The most important aspect of surgical comanagement is communication. Ask yourself the following questions about your current surgical comanaging facility and/or surgeon:

• Do they communicate their ability to perform a full spectrum of surgeries relevant to their specialty?
• Do they disclose their success and complication rates in writing for you and your patients to review and compare?
• Do they provide professional patient literature regarding the various procedures performed for you to pass along to your patients?
• Do they provide information about fees and insurance billing that you may pass along to your patients?
• Are you invited to visit their facility and observe care provided to surgical patients?
• Are you informed, in a timely manner, of the surgical outcome and recommended postoperative treatment?
• Do they properly bill and/or submit claims indicating comanagement so that you may be properly reimbursed in a timely manner?
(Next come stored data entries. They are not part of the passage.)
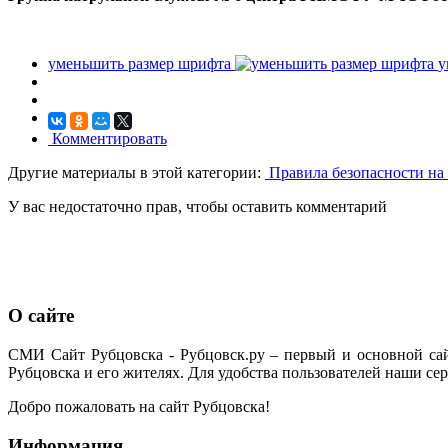
уменьшить размер шрифта
у
Комментировать
Другие материалы в этой категории:
Правила безопасности на
У вас недостаточно прав, чтобы оставить комментарий
О сайте
СМИ Сайт Рубцовска - Рубцовск.ру – первый и основной са
Рубцовска и его жителях. Для удобства пользователей наши сер
Добро пожаловать на сайт Рубцовска!
Информация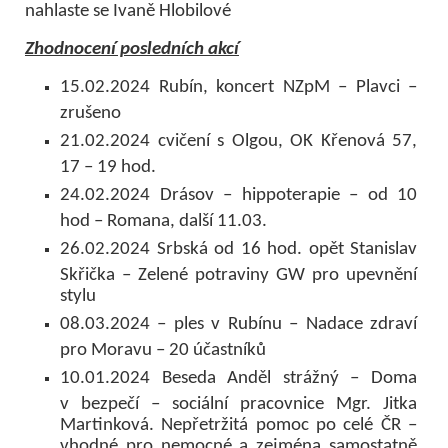
nahlaste se Ivaně Hlobilové
Zhodnocení posledních akcí
15.02.2024 Rubín, koncert NZpM – Plavci –
zrušeno
21.02.2024 cvičení s Olgou, OK Křenová 57,
17 – 19 hod.
24.02.2024 Drásov – hippoterapie – od 10
hod – Romana, další 11.03.
26.02.2024 Srbská od 16 hod. opět Stanislav
Skřička – Zelené potraviny GW pro upevnění
stylu
08.03.2024 – ples v Rubínu – Nadace zdraví
pro Moravu – 20 účastníků
10.01.2024 Beseda Anděl strážný – Doma
v bezpečí – sociální pracovnice Mgr. Jitka
Martinková. Nepřetržitá pomoc po celé ČR –
vhodné pro nemocné a zejména samostatně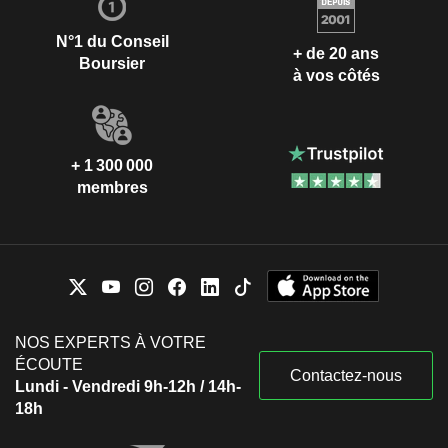
N°1 du Conseil
+ de 20 ans
Boursier
à vos côtés
+ 1 300 000
membres
NOS EXPERTS À VOTRE
ÉCOUTE
Contactez-nous
Lundi - Vendredi 9h-12h / 14h-
18h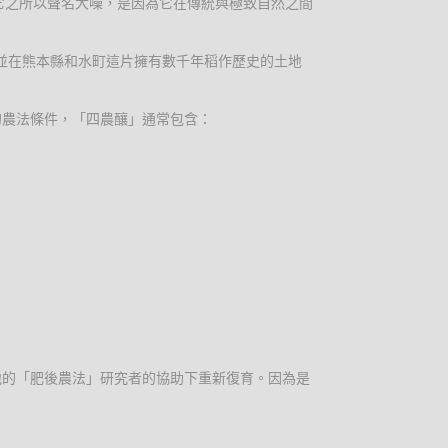
它之所以聲名大噪，是因為它在傳統與極致自然之間
並在熊本縣和水町這片擁有數千年稻作歷史的土地
的農法條件，「四農釀」通常包含：
地的「肥後農法」研究者的協助下重新復育。因為是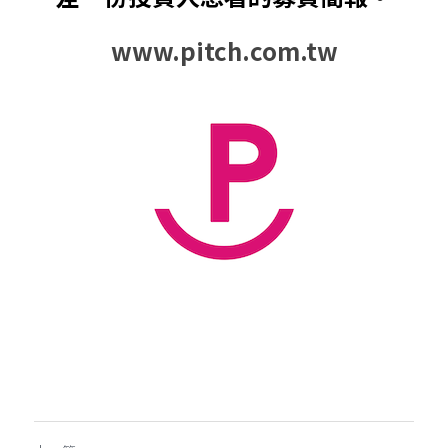
www.pitch.com.tw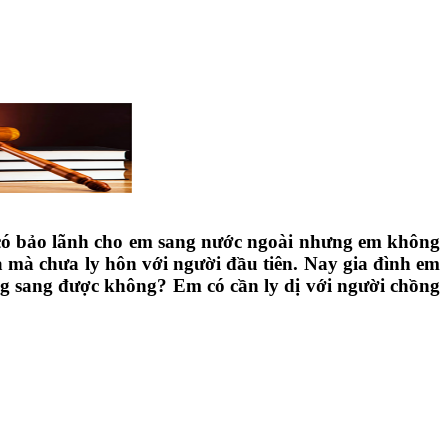
có bảo lãnh cho em sang nước ngoài nhưng em không
 mà chưa ly hôn với người đầu tiên. Nay gia đình em
g sang được không? Em có cần ly dị với người chồng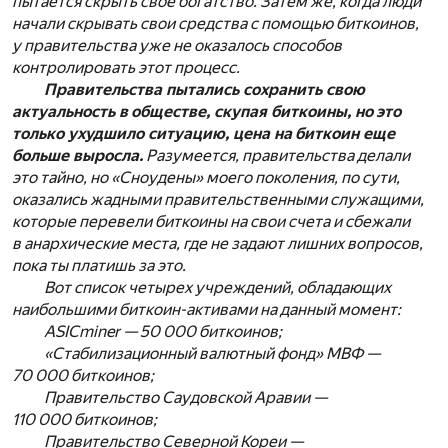
пытается скрыть свое богатство. Затем же, когда люди
начали скрывать свои средства с помощью биткоинов,
у правительства уже не оказалось способов
контролировать этот процесс.
Правительства пытались сохранить свою
актуальность в обществе, скупая биткоины, но это
только ухудшило ситуацию, цена на биткоин еще
больше выросла.
Разумеется, правительства делали
это тайно, но «Сноудены» моего поколения, по сути,
оказались жадными правительственными служащими,
которые перевели биткоины на свои счета и сбежали
в анархические места, где не задают лишних вопросов,
пока ты платишь за это.
Вот список четырех учреждений, обладающих
наибольшими биткоин-активами на данный момент:
ASICminer — 50 000 биткоинов;
«Стабилизационный валютный фонд» МВФ —
70 000 биткоинов;
Правительство Саудовской Аравии —
110 000 биткоинов;
Правительство Северной Кореи —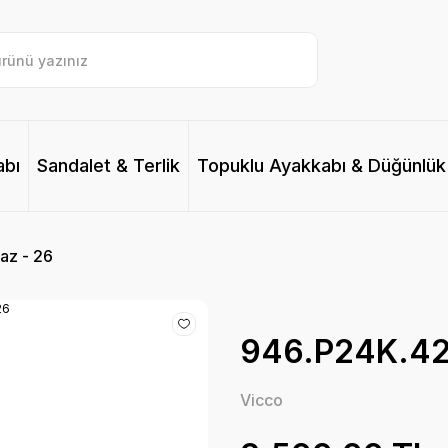
abı
Sandalet & Terlik
Topuklu Ayakkabı & Düğünlük
az - 26
946.P24K.426
Vicco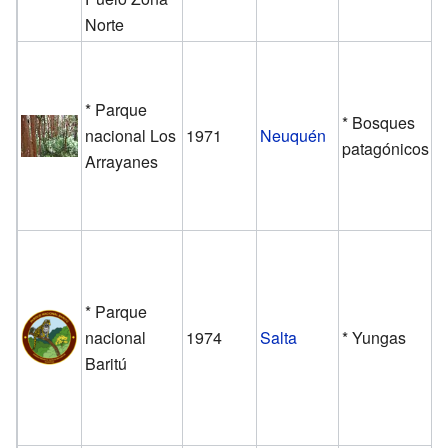
Norte
* Parque
* Bosques
nacional Los
1971
Neuquén
patagónicos
Arrayanes
* Parque
nacional
1974
Salta
* Yungas
Baritú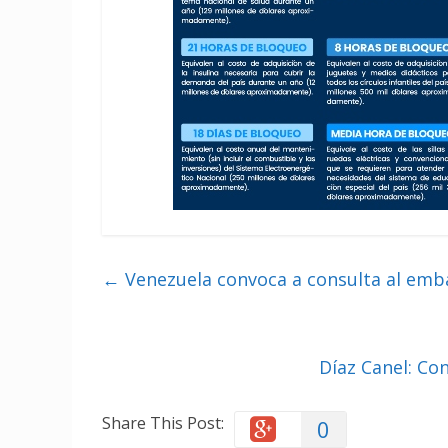
←
Venezuela convoca a consulta al emb
Díaz Canel: Co
Share This Post:
0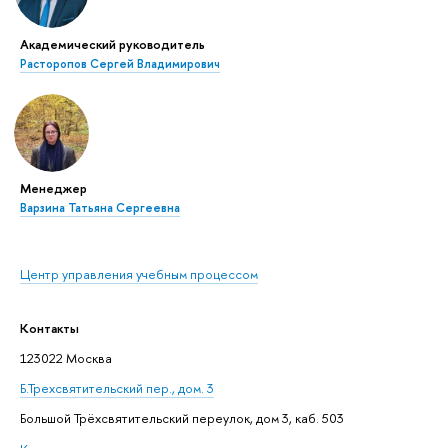
Академический руководитель
Расторопов Сергей Владимирович
Менеджер
Варзина Татьяна Сергеевна
Центр управления учебным процессом
Контакты
123022 Москва
Б.Трехсвятительский пер., дом. 3
Большой Трёхсвятительский переулок, дом 3, каб. 503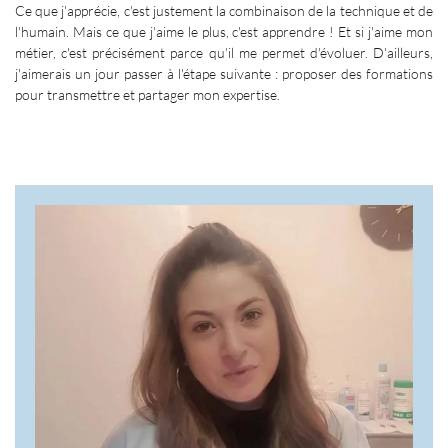
Ce que j'apprécie, c'est justement la combinaison de la technique et de
l'humain. Mais ce que j'aime le plus, c'est apprendre
! Et si j'aime mon
métier, c'est précisément parce qu'il me permet d'évoluer. D'ailleurs,
j'aimerais un jour passer à l'étape suivante
: proposer des formations
pour transmettre et partager mon expertise.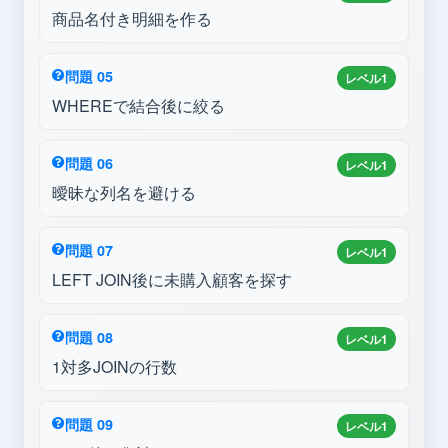
商品名付き明細を作る
問題 05
レベル1
WHEREで結合後に絞る
問題 06
レベル1
曖昧な列名を避ける
問題 07
レベル1
LEFT JOIN後に未購入顧客を探す
問題 08
レベル1
1対多JOINの行数
問題 09
レベル1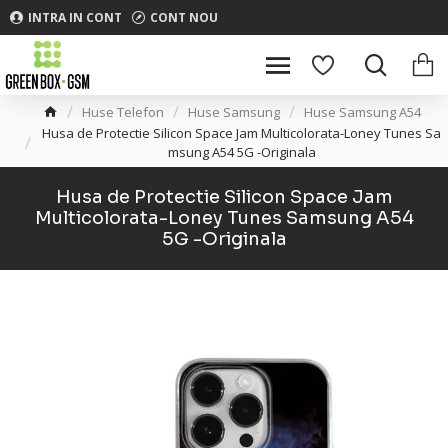
INTRA IN CONT
CONT NOU
Huse Telefon
Huse Samsung
Huse Samsung A54
Husa de Protectie Silicon Space Jam Multicolorata-Loney Tunes Sa
msung A54 5G -Originala
Husa de Protectie Silicon Space Jam
Multicolorata-Loney Tunes Samsung A54
5G -Originala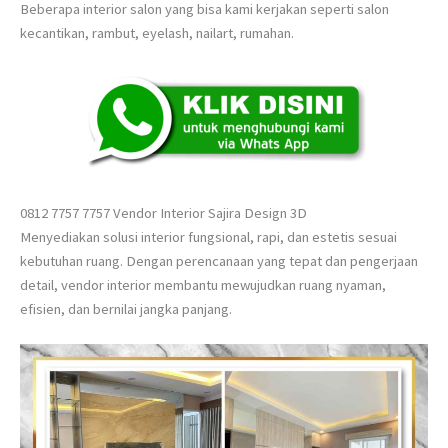
Beberapa interior salon yang bisa kami kerjakan seperti salon
kecantikan, rambut, eyelash, nailart, rumahan.
0812 7757 7757 Vendor Interior Sajira Design 3D
Menyediakan solusi interior fungsional, rapi, dan estetis sesuai
kebutuhan ruang. Dengan perencanaan yang tepat dan pengerjaan
detail, vendor interior membantu mewujudkan ruang nyaman,
efisien, dan bernilai jangka panjang.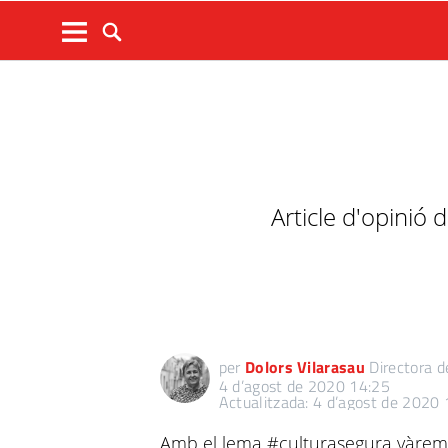
Article d'opinió
per
Dolors Vilarasau
Directora d
4 d’agost de 2020 14:25
Actualitzada: 4 d’agost de 2020
Amb el lema #culturasegura vàrem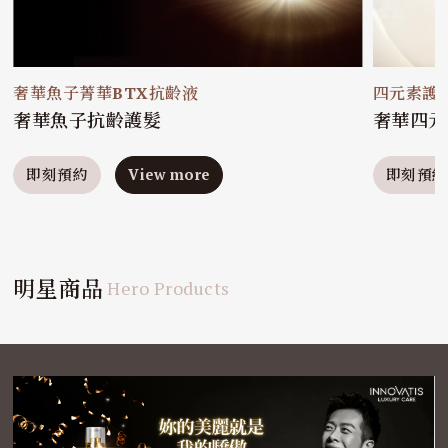
奢華魚子菁華BTX抗齡液
四元素護
奢華魚子抗齡護髮
奢華四元
即刻預約
View more
即刻預約
明星商品
Hero Products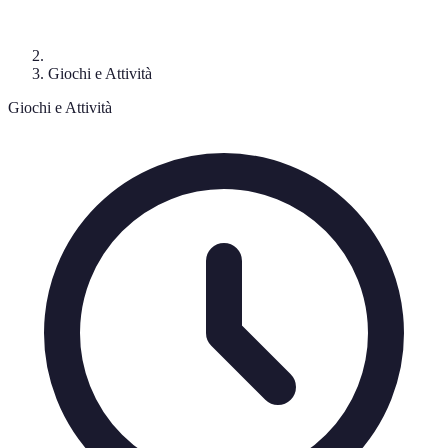
Giochi e Attività
Giochi e Attività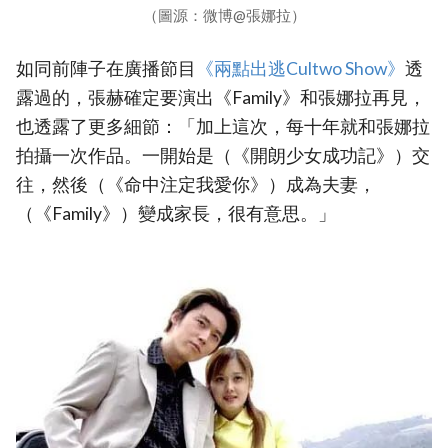
（圖源：微博@張娜拉）
如同前陣子在廣播節目
‎《兩點出逃Cultwo Show》‎
透
露過的，張赫確定要演出《Family》和張娜拉再見，
也透露了更多細節：「加上這次，每十年就和張娜拉
拍攝一次作品。一開始是（《開朗少女成功記》）交
往，然後（《命中注定我愛你》）成為夫妻，
（《Family》）變成家長，很有意思。」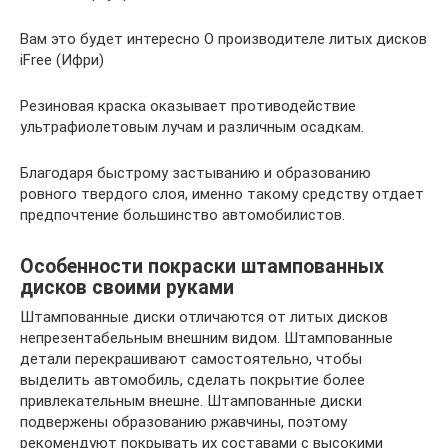
Вам это будет интересно О производителе литых дисков
iFree (Ифри)
Резиновая краска оказывает противодействие
ультрафиолетовым лучам и различным осадкам.
Благодаря быстрому застыванию и образованию
ровного твердого слоя, именно такому средству отдает
предпочтение большинство автомобилистов.
Особенности покраски штампованных
дисков своими руками
Штампованные диски отличаются от литых дисков
непрезентабельным внешним видом. Штампованные
детали перекрашивают самостоятельно, чтобы
выделить автомобиль, сделать покрытие более
привлекательным внешне. Штампованные диски
подвержены образованию ржавчины, поэтому
рекомендуют покрывать их составами с высокими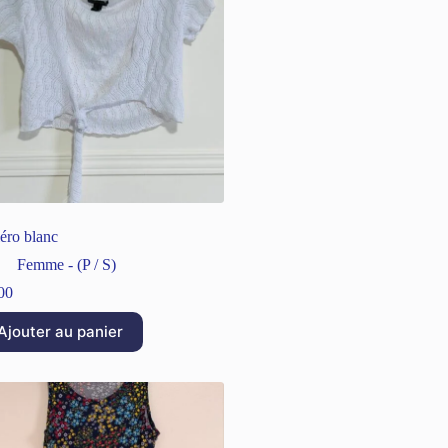
éro blanc
Femme - (P / S)
00
Ajouter au panier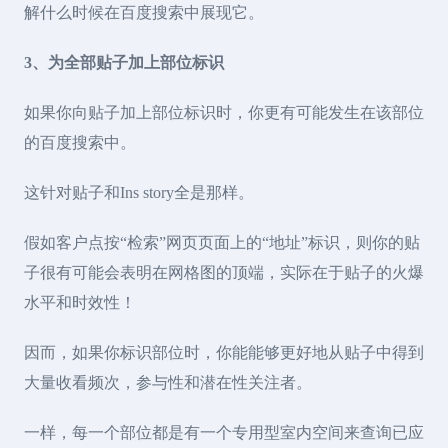
解什么时候在百度搜索中展现它。
3、为全部贴子加上部位标识
如果你向贴子加上部位标识时，你更有可能发生在该部位
的百度搜索中。
这针对贴子和Ins story全是那样。
假如客户点按“检索”网页页面上的“地址”标识，则你的贴
子很有可能会表明在网格图的顶端，实际在于贴子的火爆
水平和时效性！
因而，如果你标识部位时，你能能够更好地从贴子中得到
大量收看频次，参与性和潜在性关注者。
一样，每一个部位都是有一个专用型室内空间来查询已应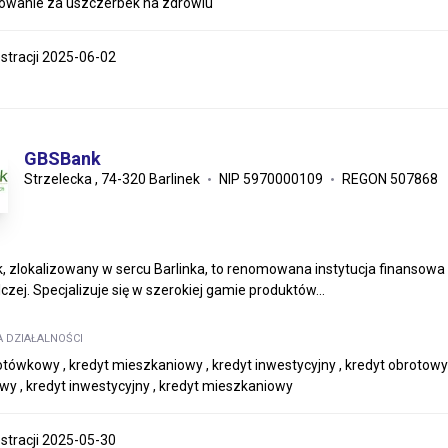
owanie za uszczerbek na zdrowiu
estracji 2025-06-02
GBSBank
Strzelecka , 74-320 Barlinek
NIP 5970000109
REGON 507868
 zlokalizowany w sercu Barlinka, to renomowana instytucja finansowa
czej. Specjalizuje się w szerokiej gamie produktów...
A DZIAŁALNOŚCI
otówkowy , kredyt mieszkaniowy , kredyt inwestycyjny , kredyt obrotowy ,
y , kredyt inwestycyjny , kredyt mieszkaniowy
estracji 2025-05-30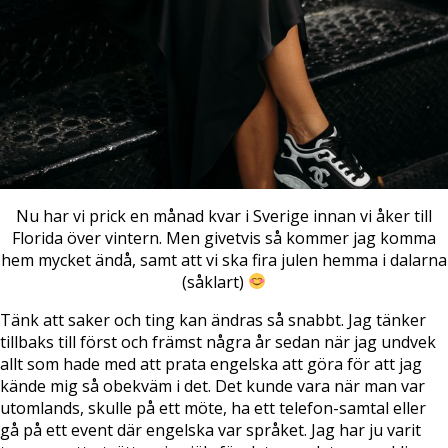
Nu har vi prick en månad kvar i Sverige innan vi åker till
Florida över vintern. Men givetvis så kommer jag komma
hem mycket ändå, samt att vi ska fira julen hemma i dalarna
(såklart)
Tänk att saker och ting kan ändras så snabbt. Jag tänker
tillbaks till först och främst några år sedan när jag undvek
allt som hade med att prata engelska att göra för att jag
kände mig så obekväm i det. Det kunde vara när man var
utomlands, skulle på ett möte, ha ett telefon-samtal eller
gå på ett event där engelska var språket. Jag har ju varit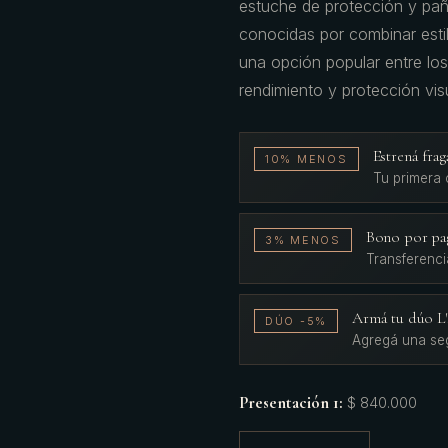
estuche de protección y pañ
conocidas por combinar estil
una opción popular entre los 
rendimiento y protección visu
Estrená fr
10% MENOS
Tu primera
Bono por pa
3% MENOS
Transferenci
Armá tu dúo 
DÚO -5%
Agregá una se
Presentación 1
:
$ 840.000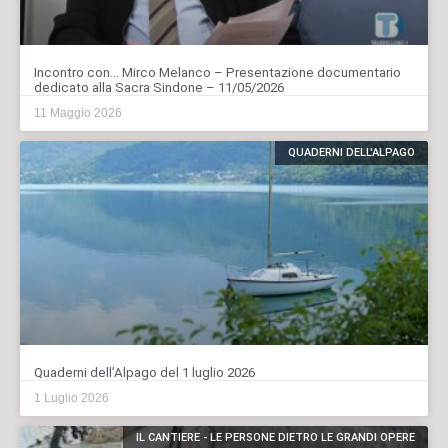
Incontro con… Mirco Melanco – Presentazione documentario
dedicato alla Sacra Sindone – 11/05/2026
11 Maggio 2026
QUADERNI DELL'ALPAGO
Quaderni dell’Alpago del 1 luglio 2026
1 Luglio 2026
IL CANTIERE - LE PERSONE DIETRO LE GRANDI OPERE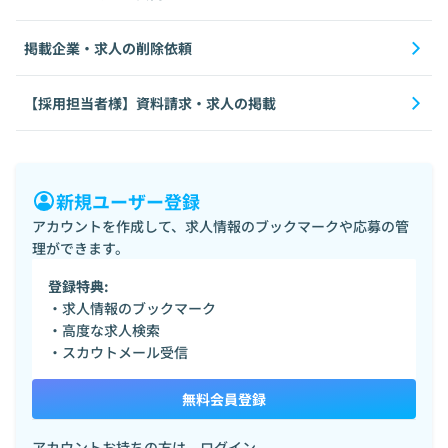
掲載企業・求人の削除依頼
【採用担当者様】資料請求・求人の掲載
新規ユーザー登録
アカウントを作成して、求人情報のブックマークや応募の管
理ができます。
登録特典:
・求人情報のブックマーク
・高度な求人検索
・スカウトメール受信
無料会員登録
アカウントお持ちの方は、
ログイン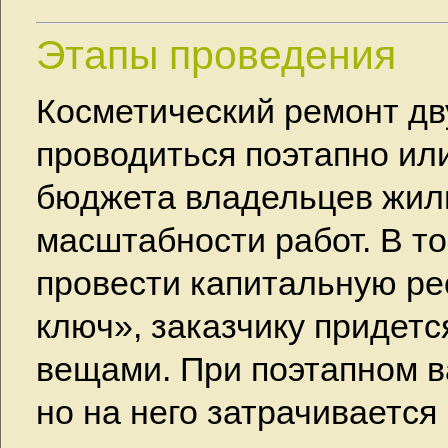
Этапы проведения
Косметический ремонт дв
проводиться поэтапно ил
бюджета владельцев жилп
масштабности работ. В то
провести капитальную р
ключ», заказчику придетс
вещами. При поэтапном в
но на него затрачивается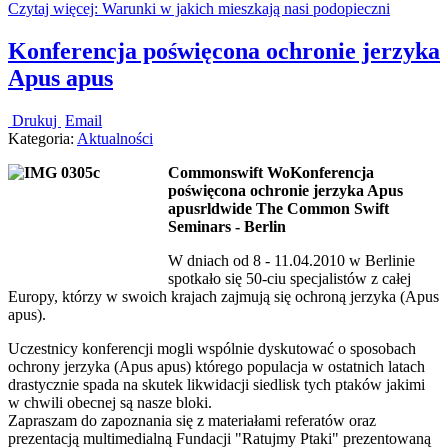
Czytaj więcej: Warunki w jakich mieszkają nasi podopieczni
Konferencja poświęcona ochronie jerzyka
Apus apus
Drukuj
Email
Kategoria:
Aktualności
Commonswift WoKonferencja
poświęcona ochronie jerzyka Apus
apusrldwide The Common Swift
Seminars - Berlin
W dniach od 8 - 11.04.2010 w Berlinie
spotkało się 50-ciu specjalistów z całej
Europy, którzy w swoich krajach zajmują się ochroną jerzyka (Apus
apus).
Uczestnicy konferencji mogli wspólnie dyskutować o sposobach
ochrony jerzyka (Apus apus) którego populacja w ostatnich latach
drastycznie spada na skutek likwidacji siedlisk tych ptaków jakimi
w chwili obecnej są nasze bloki.
Zapraszam do zapoznania się z materiałami referatów oraz
prezentacją multimedialną Fundacji "Ratujmy Ptaki" prezentowaną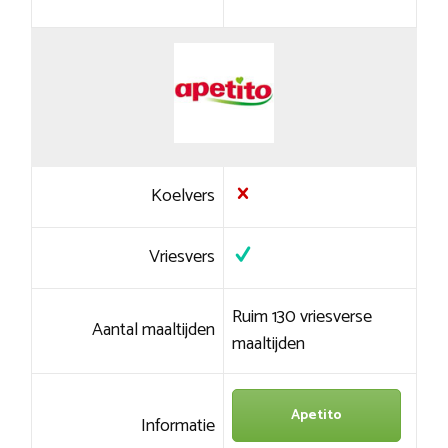
Koelvers
Vriesvers
Ruim 130 vriesverse
Aantal maaltijden
maaltijden
Apetito
Informatie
The PECP must consider the expertise and skill of the surgeon. I have observed that ophthalmologists dedicating themselves solely to surgery have far better outcomes, with fewer complications, than those who perform surgery secondary to their non-surgical practice.

If the above considerations are favorable, then I would recommend the PECP step back and consider the comanaging philosophy of the surgeon or surgical group. I expect the surgeon or surgical group to respect my role as the patient’s PECP. This is especially critical when the referring doctor is an optometrist. In general, the most successful comanaging relationships are those where both referring and consulting providers are striving to meet the patient’s vision needs while working closely as a team.

The approach to comanagement should always be about how to provide the best possible care for your patient. Carefully selecting a comanaging surgeon or surgical group will result in extremely satisfied patients with improved vision and quality of life, generating positive word-of-mouth that will speak highly of all parties involved in the delivery of care.

Dr. Scott is the owner of Spectrum Eye Care, a private practice in Chelan, Wash.